WORK REQUEST 1: In the MAME-in-Chrome page, shorten the paragraph beginning "An anonymous reader writes" while keeping its main facts.
WORK REQUEST 2: Name every software product, platform, or technology mentioned in the MAME-in-Chrome page, not counting company names.
WORK REQUEST 3: Carry the MAME-in-Chrome page forward from the point where it ends.

SELECTED PASSAGE:
MAME Running In Chrome
An anonymous reader writes to point out this interesting outgrowth of Google's Native Client: a Google engineer has ported MAME 0.143 to the browser-based platform, and written about the process in detail, outlining the overall strategy employed as well as specific problems that MAME presented. An impressive postscript from the conclusion: "The port of MAME was relatively challenging; combined with figuring out how to port SDL-based games and load resources in Native Client, the overall effort took us about 4 days to complete."
We had that shit before with ActiveX. We need standards, not some stuff that only works in Chrome. However, I guess it's better for Google - now they have something that only works with Chrome. So when new users go to some web site it will say that they need to download and install Chrome to use it. Old users will also be locked to Chrome.
Don't do that. Only use standards like HTML5 that work in every browser.
It's now possible to make a native client of MAME...which...already was native... uhhh, hmm.

DATA FOR REVIEW:
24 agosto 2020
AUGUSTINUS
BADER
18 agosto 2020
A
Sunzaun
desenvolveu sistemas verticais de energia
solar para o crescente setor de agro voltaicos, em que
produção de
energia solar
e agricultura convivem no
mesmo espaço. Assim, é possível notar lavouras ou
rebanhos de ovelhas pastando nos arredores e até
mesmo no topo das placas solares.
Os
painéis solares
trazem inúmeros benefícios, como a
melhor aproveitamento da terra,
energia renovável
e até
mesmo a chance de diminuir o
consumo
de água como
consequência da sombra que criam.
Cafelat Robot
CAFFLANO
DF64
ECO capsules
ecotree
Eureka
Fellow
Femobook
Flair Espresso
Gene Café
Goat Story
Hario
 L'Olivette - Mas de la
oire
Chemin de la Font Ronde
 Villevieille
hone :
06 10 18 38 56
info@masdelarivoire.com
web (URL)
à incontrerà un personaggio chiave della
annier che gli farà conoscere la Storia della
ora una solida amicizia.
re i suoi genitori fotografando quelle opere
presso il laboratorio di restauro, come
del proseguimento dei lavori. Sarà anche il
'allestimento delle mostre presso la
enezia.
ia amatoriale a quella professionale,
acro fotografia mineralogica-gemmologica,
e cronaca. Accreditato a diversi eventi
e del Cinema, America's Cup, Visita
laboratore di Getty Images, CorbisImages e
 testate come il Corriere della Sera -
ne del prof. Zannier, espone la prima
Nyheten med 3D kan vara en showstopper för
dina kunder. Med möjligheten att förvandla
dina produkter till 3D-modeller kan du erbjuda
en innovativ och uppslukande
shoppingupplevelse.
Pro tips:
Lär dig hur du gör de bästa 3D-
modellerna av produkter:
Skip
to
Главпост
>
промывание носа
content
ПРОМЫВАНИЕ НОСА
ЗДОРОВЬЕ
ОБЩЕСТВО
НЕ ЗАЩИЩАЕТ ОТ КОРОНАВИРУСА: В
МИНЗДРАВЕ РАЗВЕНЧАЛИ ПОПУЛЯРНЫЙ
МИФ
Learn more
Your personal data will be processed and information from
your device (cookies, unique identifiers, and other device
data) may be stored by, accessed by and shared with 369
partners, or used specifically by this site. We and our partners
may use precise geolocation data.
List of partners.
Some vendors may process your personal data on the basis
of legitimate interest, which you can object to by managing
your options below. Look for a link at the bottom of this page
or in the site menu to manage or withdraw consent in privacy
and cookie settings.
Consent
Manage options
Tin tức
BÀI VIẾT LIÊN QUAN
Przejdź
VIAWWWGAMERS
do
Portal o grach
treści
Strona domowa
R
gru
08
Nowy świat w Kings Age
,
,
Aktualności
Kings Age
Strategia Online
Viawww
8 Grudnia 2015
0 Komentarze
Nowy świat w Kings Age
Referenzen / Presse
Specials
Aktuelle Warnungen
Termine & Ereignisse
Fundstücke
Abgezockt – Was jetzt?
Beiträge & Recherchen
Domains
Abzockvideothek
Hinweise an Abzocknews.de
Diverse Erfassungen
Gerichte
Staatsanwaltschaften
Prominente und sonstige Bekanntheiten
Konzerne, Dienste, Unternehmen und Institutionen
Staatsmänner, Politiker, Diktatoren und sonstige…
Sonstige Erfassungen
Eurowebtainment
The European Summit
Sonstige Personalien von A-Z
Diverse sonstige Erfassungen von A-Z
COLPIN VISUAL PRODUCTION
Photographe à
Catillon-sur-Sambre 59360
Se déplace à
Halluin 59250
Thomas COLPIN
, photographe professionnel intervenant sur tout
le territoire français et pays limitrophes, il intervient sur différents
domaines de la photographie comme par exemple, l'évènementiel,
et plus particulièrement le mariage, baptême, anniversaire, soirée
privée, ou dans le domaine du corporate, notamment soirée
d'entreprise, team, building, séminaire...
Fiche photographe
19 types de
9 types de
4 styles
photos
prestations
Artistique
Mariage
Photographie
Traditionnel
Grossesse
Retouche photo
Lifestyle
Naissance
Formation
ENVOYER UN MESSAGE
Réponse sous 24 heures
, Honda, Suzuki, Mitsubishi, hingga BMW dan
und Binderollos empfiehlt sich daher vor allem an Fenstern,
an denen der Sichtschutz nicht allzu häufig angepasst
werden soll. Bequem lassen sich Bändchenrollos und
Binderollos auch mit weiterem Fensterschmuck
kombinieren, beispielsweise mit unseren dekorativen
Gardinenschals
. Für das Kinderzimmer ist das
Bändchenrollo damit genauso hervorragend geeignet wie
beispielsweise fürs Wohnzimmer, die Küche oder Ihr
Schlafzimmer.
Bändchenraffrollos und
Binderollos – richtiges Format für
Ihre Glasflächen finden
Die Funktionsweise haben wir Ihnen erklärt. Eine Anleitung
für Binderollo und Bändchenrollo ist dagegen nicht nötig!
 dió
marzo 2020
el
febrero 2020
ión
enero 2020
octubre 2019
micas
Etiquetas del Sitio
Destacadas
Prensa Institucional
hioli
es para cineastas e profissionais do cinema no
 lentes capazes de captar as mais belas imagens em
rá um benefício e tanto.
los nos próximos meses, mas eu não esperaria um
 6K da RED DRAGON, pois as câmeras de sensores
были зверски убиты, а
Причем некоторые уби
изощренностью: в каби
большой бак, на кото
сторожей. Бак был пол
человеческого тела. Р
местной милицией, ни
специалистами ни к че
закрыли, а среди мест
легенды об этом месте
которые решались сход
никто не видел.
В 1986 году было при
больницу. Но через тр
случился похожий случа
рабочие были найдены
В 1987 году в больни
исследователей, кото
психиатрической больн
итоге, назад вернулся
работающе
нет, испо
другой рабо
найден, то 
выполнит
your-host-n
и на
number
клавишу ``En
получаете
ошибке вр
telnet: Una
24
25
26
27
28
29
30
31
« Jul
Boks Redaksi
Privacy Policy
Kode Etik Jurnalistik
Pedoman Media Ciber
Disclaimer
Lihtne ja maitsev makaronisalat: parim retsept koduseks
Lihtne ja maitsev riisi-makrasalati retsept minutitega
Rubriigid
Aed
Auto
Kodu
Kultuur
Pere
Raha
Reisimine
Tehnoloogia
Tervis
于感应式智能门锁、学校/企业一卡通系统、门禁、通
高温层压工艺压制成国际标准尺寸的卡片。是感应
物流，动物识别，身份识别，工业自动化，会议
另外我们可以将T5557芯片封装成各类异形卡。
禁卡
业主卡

ANSWER 1: A Google engineer ported MAME 0.143 to Google's browser-based Native Client platform and wrote a detailed account of the overall strategy and of the specific problems MAME presented. The conclusion calls the port relatively challenging. Together with working out how to port SDL-based games and load resources in Native Client, the whole effort took about four days.

ANSWER 2:
- MAME
- Native Client
- Chrome
- SDL
- ActiveX
- HTML5

ANSWER 3:
- They had to adapt the makefiles because they didn't support cross-compilation. However they did that by using ad-hoc hacks specific to Native Client rather than doing it the right way: they still compile stuff that should be compiled for the host for the target, and then run it on the host with an emulator. They also chose to remove use of makedep entirely, meaning their "port" is not something that anyone can keep or that could be integrated upstream. It's something you can throw away once finished, and that you'll need to redo whenever a new version gets released.
- Native Client runs applications in a minimal virtualized operating system for sandboxing, that only has partial POSIX support and doesn't even have support for the libc fopen/fclose functions (at least this is what the authors claim -- googling about Native Client says it supports POSIX file I/O just fine, and C I/O should be the obvious thing to come with it). The provided libc implements many things as macros, which is a cause for several conflicts. The sandbox also disallows certain classes of instructions because they are "unsafe", and in particular most uses of inline assembly are likely to not work (again, this is what the authors claim, googling says native client supports hand-coded assembly code just fine).
Again, the modifications they did to the code was very ad-hoc and is not proper support for an extra operating system in the MAME codebase, and is therefore not suitable for inclusion upstream.
So finally, they claim something was "relatively challenging" and they did it "in 4 days". This is quite contradictory, if it was challenging it would have taken significantly more time. In particular, for most software, it is not uncommon to take several months to port to another platform, and typically takes much more work than what they've done.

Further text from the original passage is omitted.